Tag: kharma

Never Leave an Ironing Board up Overnight in the Kitchen and other Musings by X, formerly Xanthe

If a young bride were to come to me and ask for homemaking advice (unlikely since I’ve never been married) – my maxim would be “Never Leave an Ironing Board up Overnight in the Kitchen.”  You can leave it up in the dining or living room because when company comes – you are sure to clean it off and parcel it off to the basement or nearest closet.  But in the kitchen, it becomes counter space, and one morning with a cab honking outside waiting to take you to the airport, you will be ironing your white cotton blouse on the real granite counter space and wondering where your luggage tags are, the ones you bought last year.  They are on the ironing board where you put them about six months ago, now covered by unfinished crossword puzzles, Spanish grammar books (unopened), several items of clothing needing new zippers and buttons and three cats sitting with their paws folded watching you with interest.  (Where is she going do you think?  Who will feed us?)  A minor advisory warning, but certainly worth thinking about.



Social Security and Self-Esteem – Self-Worth – Self-Confidence (you know that kind of stuff)

If SS is cut in a real meaningful way, older women will be in the center pathway of that oncoming truck crash.

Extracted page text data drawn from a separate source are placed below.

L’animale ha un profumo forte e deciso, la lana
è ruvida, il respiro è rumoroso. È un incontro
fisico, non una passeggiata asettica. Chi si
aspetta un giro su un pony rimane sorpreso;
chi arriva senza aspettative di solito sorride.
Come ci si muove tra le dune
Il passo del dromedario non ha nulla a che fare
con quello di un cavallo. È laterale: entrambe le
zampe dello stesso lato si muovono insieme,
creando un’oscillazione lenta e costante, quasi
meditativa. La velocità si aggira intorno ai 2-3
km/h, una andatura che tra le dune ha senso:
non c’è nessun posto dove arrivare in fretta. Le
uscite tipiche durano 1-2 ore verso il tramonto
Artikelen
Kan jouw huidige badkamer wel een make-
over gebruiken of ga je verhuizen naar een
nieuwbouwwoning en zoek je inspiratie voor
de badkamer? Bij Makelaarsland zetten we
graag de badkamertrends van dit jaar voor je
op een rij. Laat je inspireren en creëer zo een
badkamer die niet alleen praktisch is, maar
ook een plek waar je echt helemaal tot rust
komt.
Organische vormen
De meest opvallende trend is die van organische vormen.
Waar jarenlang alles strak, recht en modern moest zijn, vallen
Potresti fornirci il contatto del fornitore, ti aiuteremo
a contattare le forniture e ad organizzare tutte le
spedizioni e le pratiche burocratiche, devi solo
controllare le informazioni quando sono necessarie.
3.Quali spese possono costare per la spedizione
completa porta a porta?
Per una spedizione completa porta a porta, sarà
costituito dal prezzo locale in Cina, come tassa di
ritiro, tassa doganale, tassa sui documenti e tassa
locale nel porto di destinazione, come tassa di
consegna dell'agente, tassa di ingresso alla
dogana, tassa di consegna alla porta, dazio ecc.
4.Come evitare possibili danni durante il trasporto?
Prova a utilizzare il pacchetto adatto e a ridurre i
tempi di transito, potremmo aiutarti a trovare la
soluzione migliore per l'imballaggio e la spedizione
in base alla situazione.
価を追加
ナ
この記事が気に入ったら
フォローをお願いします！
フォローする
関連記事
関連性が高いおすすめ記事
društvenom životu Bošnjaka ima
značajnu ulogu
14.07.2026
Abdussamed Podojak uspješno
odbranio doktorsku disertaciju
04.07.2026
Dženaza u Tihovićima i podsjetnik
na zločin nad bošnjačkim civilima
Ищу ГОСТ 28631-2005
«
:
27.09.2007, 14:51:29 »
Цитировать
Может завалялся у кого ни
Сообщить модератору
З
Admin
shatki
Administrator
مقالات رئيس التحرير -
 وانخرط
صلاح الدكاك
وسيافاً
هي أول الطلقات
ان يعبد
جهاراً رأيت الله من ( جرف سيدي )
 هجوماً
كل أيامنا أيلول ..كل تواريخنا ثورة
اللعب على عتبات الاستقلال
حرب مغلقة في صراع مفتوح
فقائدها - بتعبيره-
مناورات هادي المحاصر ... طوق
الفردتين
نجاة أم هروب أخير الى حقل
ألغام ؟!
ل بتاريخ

I am a member of the Silent Generation – raised by children of the depression.  I watched my father especially trying to navigate in this money equals worth world with a kind of timidity and lack of self-esteem as closely as only girl children observe their fathers – with a mixture of anger and pity.  It certainly was a marker to my future choice of men – I am a rescuer and then I get angry.  ‘Nuff said.  That would require a novel so I won’t elucidate.  My mother was feisty but looking back I think women are allowed a leeway that men aren’t as far as rebellion against an unjust society – just enough, mind you – but women just aren’t threatening the way men are.  Or maybe it was just a reaction to the husband she married.  My father was a good and gentle man.  He was very smart – could have been an engineer had he been born a few years later or had some meaningful help.  But I am pretty much what I am due to the scars of that 30s depression – it defined him and I have to fight for other definition markers.  My son, having been raised by me alone, has exactly the opposite tendencies.  He needs to worry more, not less.  He may be learning these hard lessons now (another diary) but that is also a legacy of that ’30s political and economic landscape – these damages are handed down one, two generations.  And they are costly, in oh so many ways, financially and damming up a creativity and spirituality and generosity of spirit because we are afraid.  As to self-sacrifice, in my experience we are good at that.  Dick Durben, in his exhortation to us older ladies to stop whining and face the reality of self-sacrifice needs to observe his constitutency (or should I say prior constituency) – and honor us, not slap us around.  But what the heck – he’s a member of Congress.  What can we expect?

Self worth, self confidence translates into a productive society with enough for everyone, happiness included.  These financial breakdowns managed by thieves and murderers and aided by sissy lawmakers make sure there will be monumental breaks in society every so often.  Count on it.